Carmine d’Anelli è sindaco di Rodi Garganico, comune in provincia di Foggia, Puglia, eletto nel 2022 per la 4a volta e al suo secondo mandato consecutivo. Pochi giorni fa d’Anelli si è reso protagonista di insulti omofobi e sessisti sui social.
Tutto ha origine il 16 luglio, quando su Facrbook l’associazione Insieme per Lido del Sole denuncia la chiusura dell’accesso alla spiaggia dei veicoli con dei paletti: “Chiediamo al sindaco dove devono passare i mezzi di soccorso, in caso di necessità. Considerando anche che l’Atas ha chiuso l’altro accesso mettendo il recinto in un’area che doveva essere parco pubblico“, il commento Facebook indirizzato al primo cittadino, che ha risposto con un post intitolato “Mezza femmina alla riscossa“.
“Premesso che personalmente non sapevo nulla di tutto ciò, atteso che, determinati lavori o provvedimenti vengono presi dal comando dei vigili urbani, mi sono soffermato a leggere le invettive e le fantasie di alcuni personaggi, certamente guidati dall’isterismo ormai cronico di “mezza femmina”, ha scritto Carmine d’Anelli. “Va detto che questi personaggi in cerca d’autore, arrivando a Lido e vedendo che i lavori, non solo erano terminati, ma che avevano notevolmente mogliorato il villaggio turistico, obtorto collo hanno dovuto sigillare la bocca. Questa gente, al posto di indignarsi nel vedere ogni giorno scarti di vegetazione riversati per strada, immondizia non differenziata che inonda i viali, alza gli scudi per due paletti che secondo qualcuno creerebbe un problema. Ebbene, relativamente ai paletti che sono stati rimossi, se vedrò, a prescindere del divieto di accesso, che si continuerà a fare il porco comodo, in barba al rispetto civico, verrò personalmente a riposizionarli!. Alla mezza femmina non dico nulla, perché la sua anticipata andropausa (menopausa) si commenta da sé”.
Non è chiaro a chi si sia rivolto il sindaco, ma quel “mezza femmina” puzza di omotransfobia.
“Sorvoliamo sugli insulti omofobi e i toni che si commentano da soli”, la replica dell’associazione che si era rivolta al sindaco. “Proviamo imbarazzo per lui.

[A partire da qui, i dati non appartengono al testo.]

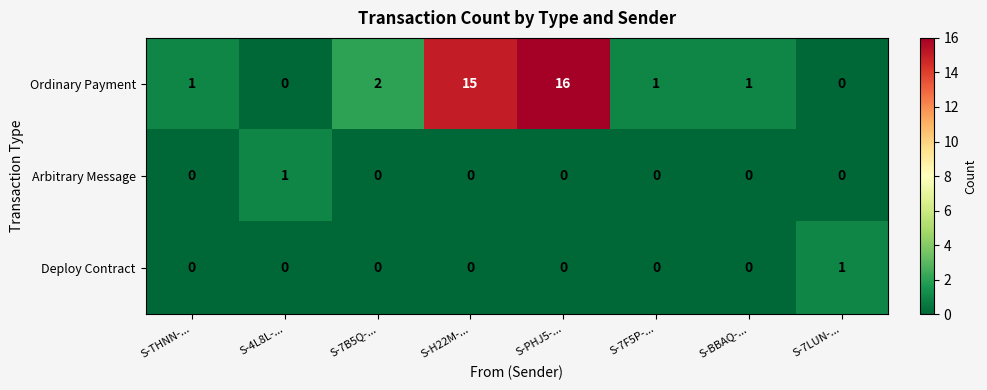

At which category is the sum across all series the highest?

S-PHJ5-...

Ha anche sbagliato bersaglio perché la persona che ha offeso non c’entra niente con questo post, che tra l’altro era una semplice domanda. In ogni caso, a differenza di quanto scrive, qui a Lido del Sole non si è visto nessun vigile urbano dare indicazioni agli operai su dove posizionare i cartelli stradali ( soprattutto divieti di sosta che ormai sono ovunque). E il signor sindaco dovrebbe spiegare perché, a domanda su chi abbia ordinato la chiusura dell’accesso ai veicoli, gli stessi vigili si rifiutano di rispondere. Prendiamo le distanze da questa persona che dovrebbe incarnare i valori di una comunità e ci auguriamo che smetta di passare il tempo a fotografare le persone per strada al fine di insultarle sui social. Un sindaco dovrebbe impiegare il suo tempo per altro”.
Solo poche settimane fa, intervistato da VanityClass Carmine D’Anelli si era definito un sindaco inclusivo. “L’inclusività non è solo un’affermazione che possa far pensare ai diversamente abili o comunque a situazioni di tal genere, l’inclusività è la civiltà d’oggi, è la vera vita sociale, è il rispetto reciproco dei principi che regolano il vivere civile. La mia città è stata antesignana a proposito dei Pride. Già molti anni fa, io all’epoca non ero sindaco un lungimirante operatore turistico ospitò nel proprio villaggio vacanze un raduno Pride. Certo all’epoca tutto ciò fece scalpore ma la città visse quei giorni come fosse un evento. Oggi, ancora di più, atteso i passi da gigante che, grazie alle lotte degli anni scorsi hanno dato dignità alla persona, sarebbe un meraviglioso evento di civiltà”.